Developing countries at the back of the queue face costly vaccine imports

TOKYO — As COVID-19 continues its devastating global rampage, countries are competing fiercely to secure vaccine supplies once they become available.

Rich nations are investing heavily to ensure they receive millions of doses, leaving developing countries in their wake.

Researchers around the world are working on more than 150 potential vaccines, and 26 possibles have already reached human trials.

A safe and effective vaccine is a prerequisite for nursing the global economy back to health in the shortest possible time.

Pfizer and BioNTech in the U.S. announced on July 31 an agreement to supply Japan with 120 million doses of an experimental coronavirus vaccine in the first half of 2021. That will provide two-dose inoculations for 60 million people.

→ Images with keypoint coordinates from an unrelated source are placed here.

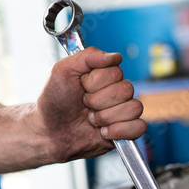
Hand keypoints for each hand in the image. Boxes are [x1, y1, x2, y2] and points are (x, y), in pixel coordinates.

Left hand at [36, 47, 145, 161]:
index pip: (116, 71)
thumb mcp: (62, 70)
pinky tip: (102, 132)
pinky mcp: (126, 131)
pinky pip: (139, 127)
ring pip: (134, 108)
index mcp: (103, 74)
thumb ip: (87, 56)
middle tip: (83, 105)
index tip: (80, 87)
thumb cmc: (54, 101)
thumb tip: (115, 56)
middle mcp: (115, 90)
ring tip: (90, 119)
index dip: (95, 82)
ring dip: (105, 117)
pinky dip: (119, 131)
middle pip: (126, 89)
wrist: (50, 132)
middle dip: (98, 101)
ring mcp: (122, 110)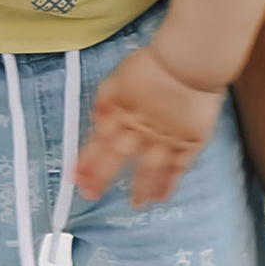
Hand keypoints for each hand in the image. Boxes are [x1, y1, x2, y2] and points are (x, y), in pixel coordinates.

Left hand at [78, 34, 224, 205]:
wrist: (188, 62)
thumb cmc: (155, 64)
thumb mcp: (121, 75)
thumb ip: (107, 97)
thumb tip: (96, 115)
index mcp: (122, 112)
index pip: (99, 141)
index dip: (87, 160)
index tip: (76, 177)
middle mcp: (141, 129)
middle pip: (118, 157)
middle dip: (103, 178)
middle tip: (92, 195)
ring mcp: (165, 138)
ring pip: (148, 168)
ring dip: (140, 187)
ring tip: (135, 204)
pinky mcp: (188, 142)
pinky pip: (178, 168)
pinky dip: (168, 183)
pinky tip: (161, 197)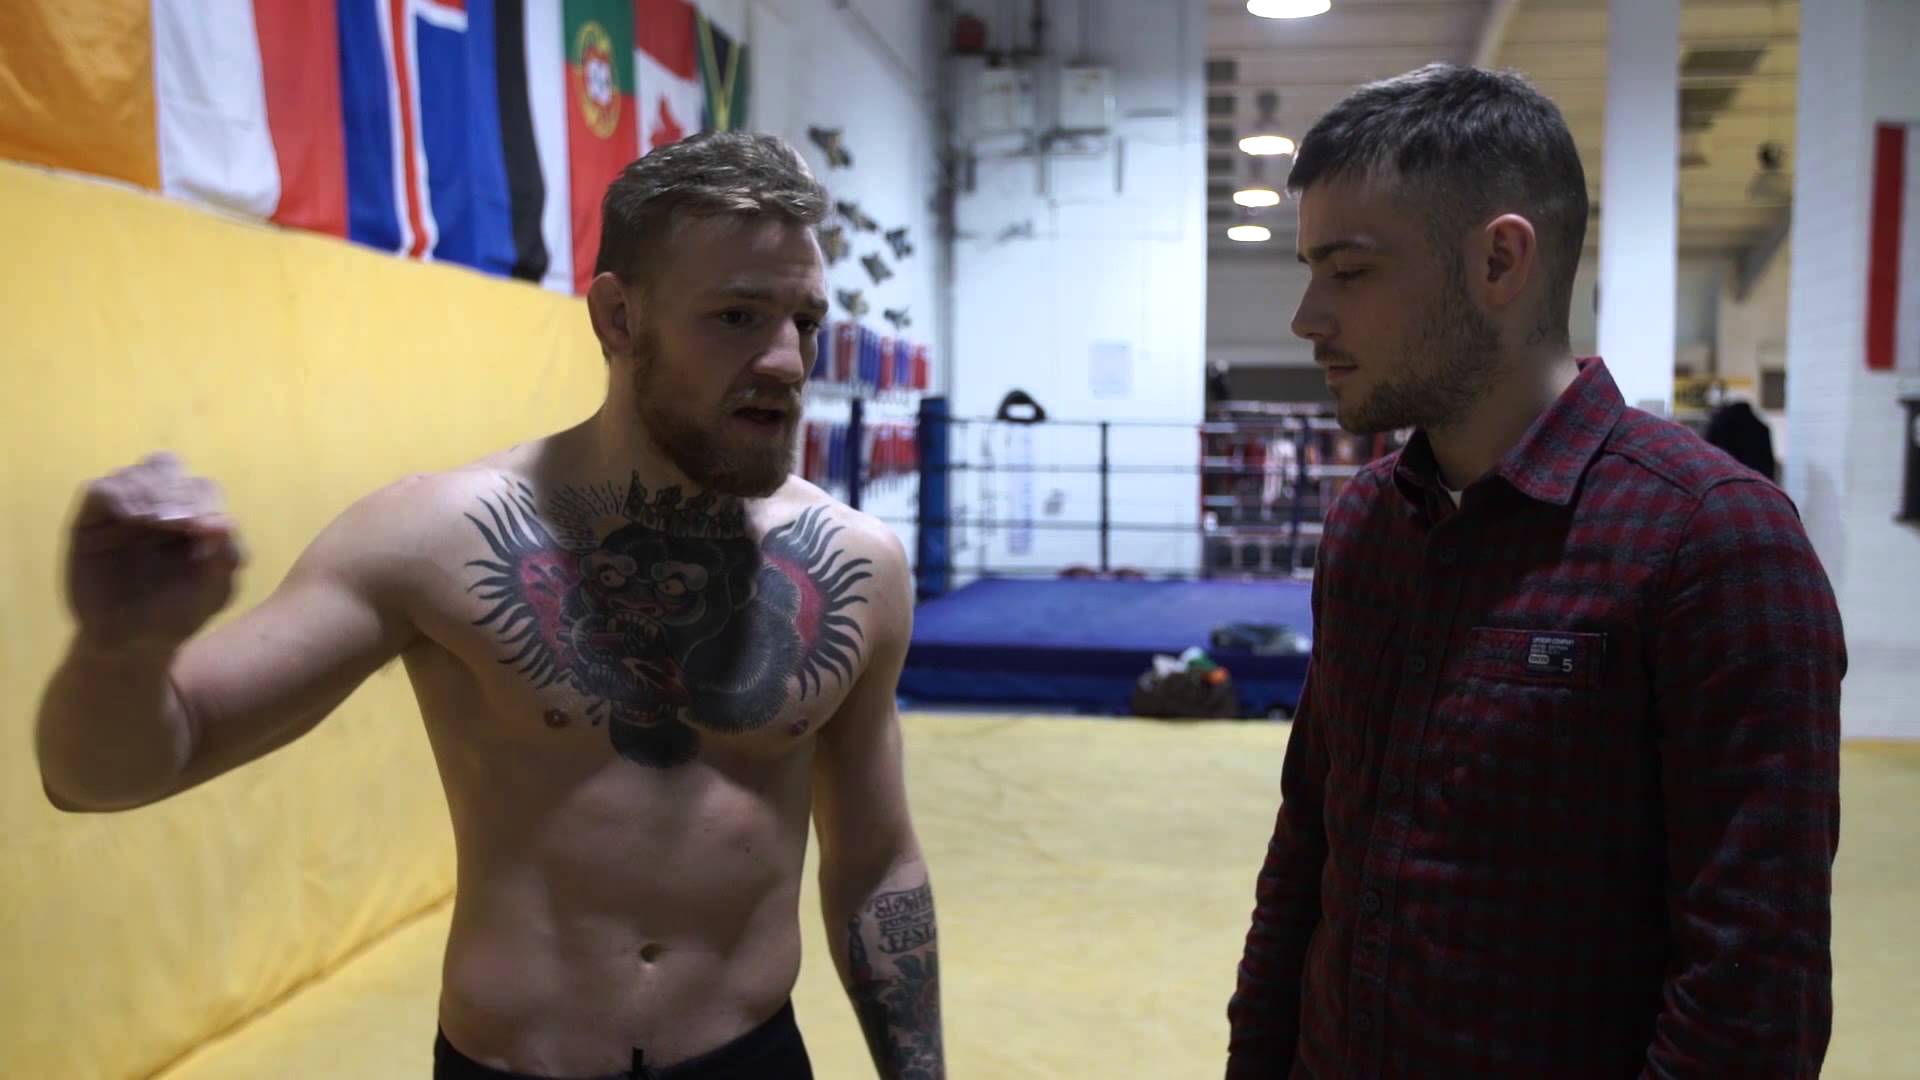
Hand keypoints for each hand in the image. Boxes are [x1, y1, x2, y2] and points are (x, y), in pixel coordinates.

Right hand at [65, 452, 245, 650]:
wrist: (132, 644)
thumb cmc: (178, 615)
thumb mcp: (213, 591)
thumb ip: (225, 556)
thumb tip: (225, 522)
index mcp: (194, 517)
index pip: (201, 489)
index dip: (204, 502)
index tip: (204, 529)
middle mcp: (158, 507)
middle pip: (168, 468)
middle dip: (177, 491)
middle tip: (180, 523)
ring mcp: (124, 512)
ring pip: (137, 473)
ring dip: (152, 492)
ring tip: (155, 521)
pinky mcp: (90, 522)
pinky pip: (99, 491)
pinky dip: (119, 496)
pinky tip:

The candidate vaccine has received U.S. Food and Drug Administration (FDA) fast track designation, and the two companies plan to apply for emergency use authorization from the FDA as soon as October.

The Japanese government is also in talks to secure some 100 million doses of a potential coronavirus vaccine being developed by British pharmaceutical giant AstraZeneca and Oxford University.

In Japan, AnGes, a biopharmaceutical startup spun out of Osaka University, is working on a potential vaccine with an eye to making enough for a million people available in the spring of 2021, and Shionogi is working toward sufficient vaccine doses for 30 million people in the autumn of 2021.